Stored records:
-- begin --

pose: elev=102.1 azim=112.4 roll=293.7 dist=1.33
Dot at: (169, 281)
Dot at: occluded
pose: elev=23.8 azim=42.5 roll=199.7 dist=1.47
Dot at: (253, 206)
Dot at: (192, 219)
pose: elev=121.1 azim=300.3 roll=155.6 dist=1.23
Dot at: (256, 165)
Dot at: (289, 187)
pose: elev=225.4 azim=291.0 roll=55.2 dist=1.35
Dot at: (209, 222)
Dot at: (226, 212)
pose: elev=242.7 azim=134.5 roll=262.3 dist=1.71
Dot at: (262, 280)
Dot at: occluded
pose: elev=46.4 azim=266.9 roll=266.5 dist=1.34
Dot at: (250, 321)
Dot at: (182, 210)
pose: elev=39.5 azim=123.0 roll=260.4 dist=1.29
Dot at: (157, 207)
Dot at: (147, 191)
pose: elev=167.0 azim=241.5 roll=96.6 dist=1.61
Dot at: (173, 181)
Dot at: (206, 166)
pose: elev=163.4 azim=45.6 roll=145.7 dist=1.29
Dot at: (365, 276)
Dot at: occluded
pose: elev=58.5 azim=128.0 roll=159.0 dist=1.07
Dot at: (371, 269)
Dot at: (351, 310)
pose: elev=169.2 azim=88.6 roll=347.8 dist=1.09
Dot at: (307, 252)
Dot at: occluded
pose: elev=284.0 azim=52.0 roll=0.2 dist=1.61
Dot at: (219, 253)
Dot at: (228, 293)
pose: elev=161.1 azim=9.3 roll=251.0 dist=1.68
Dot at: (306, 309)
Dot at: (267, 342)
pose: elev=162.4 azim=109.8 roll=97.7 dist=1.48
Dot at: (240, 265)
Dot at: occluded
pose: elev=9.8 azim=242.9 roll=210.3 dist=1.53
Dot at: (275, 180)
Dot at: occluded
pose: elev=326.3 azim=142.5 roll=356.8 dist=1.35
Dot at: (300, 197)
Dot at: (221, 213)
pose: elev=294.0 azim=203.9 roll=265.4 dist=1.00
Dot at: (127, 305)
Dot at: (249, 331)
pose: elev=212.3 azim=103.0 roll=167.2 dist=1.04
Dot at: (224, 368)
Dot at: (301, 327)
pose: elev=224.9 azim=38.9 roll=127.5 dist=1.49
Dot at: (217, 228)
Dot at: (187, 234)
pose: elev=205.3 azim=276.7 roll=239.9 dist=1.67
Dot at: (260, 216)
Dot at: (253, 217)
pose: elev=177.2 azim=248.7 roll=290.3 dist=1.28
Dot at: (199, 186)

-- end --

**Exercise goal**
Render the records above as a JSON list of strings, one string per line, leaving out blank lines.

**Output for this task**
[
  "pose: elev=102.1 azim=112.4 roll=293.7 dist=1.33",
  "Dot at: (169, 281)",
  "Dot at: occluded",
  "pose: elev=23.8 azim=42.5 roll=199.7 dist=1.47",
  "Dot at: (253, 206)",
  "Dot at: (192, 219)",
  "pose: elev=121.1 azim=300.3 roll=155.6 dist=1.23",
  "Dot at: (256, 165)",
  "Dot at: (289, 187)",
  "pose: elev=225.4 azim=291.0 roll=55.2 dist=1.35",
  "Dot at: (209, 222)",
  "Dot at: (226, 212)",
  "pose: elev=242.7 azim=134.5 roll=262.3 dist=1.71",
  "Dot at: (262, 280)",
  "Dot at: occluded",
  "pose: elev=46.4 azim=266.9 roll=266.5 dist=1.34",
  "Dot at: (250, 321)",
  "Dot at: (182, 210)",
  "pose: elev=39.5 azim=123.0 roll=260.4 dist=1.29",
  "Dot at: (157, 207)",
  "Dot at: (147, 191)",
  "pose: elev=167.0 azim=241.5 roll=96.6 dist=1.61",
  "Dot at: (173, 181)",
  "Dot at: (206, 166)",
  "pose: elev=163.4 azim=45.6 roll=145.7 dist=1.29",
  "Dot at: (365, 276)",
  "Dot at: occluded",
  "pose: elev=58.5 azim=128.0 roll=159.0 dist=1.07",
  "Dot at: (371, 269)",
  "Dot at: (351, 310)",
  "pose: elev=169.2 azim=88.6 roll=347.8 dist=1.09",
  "Dot at: (307, 252)",
  "Dot at: occluded",
  "pose: elev=284.0 azim=52.0 roll=0.2 dist=1.61",
  "Dot at: (219, 253)",
  "Dot at: (228, 293)",
  "pose: elev=161.1 azim=9.3 roll=251.0 dist=1.68",
  "Dot at: (306, 309)",
  "Dot at: (267, 342)",
  "pose: elev=162.4 azim=109.8 roll=97.7 dist=1.48",
  "Dot at: (240, 265)",
  "Dot at: occluded",
  "pose: elev=9.8 azim=242.9 roll=210.3 dist=1.53",
  "Dot at: (275, 180)",
  "Dot at: occluded",
  "pose: elev=326.3 azim=142.5 roll=356.8 dist=1.35",
  "Dot at: (300, 197)",
  "Dot at: (221, 213)",
  "pose: elev=294.0 azim=203.9 roll=265.4 dist=1.00",
  "Dot at: (127, 305)",
  "Dot at: (249, 331)",
  "pose: elev=212.3 azim=103.0 roll=167.2 dist=1.04",
  "Dot at: (224, 368)",
  "Dot at: (301, 327)",
  "pose: elev=224.9 azim=38.9 roll=127.5 dist=1.49",
  "Dot at: (217, 228)",
  "Dot at: (187, 234)",
  "pose: elev=205.3 azim=276.7 roll=239.9 dist=1.67",
  "Dot at: (260, 216)",
  "Dot at: (253, 217)",
  "pose: elev=177.2 azim=248.7 roll=290.3 dist=1.28",
  "Dot at: (199, 186)"
]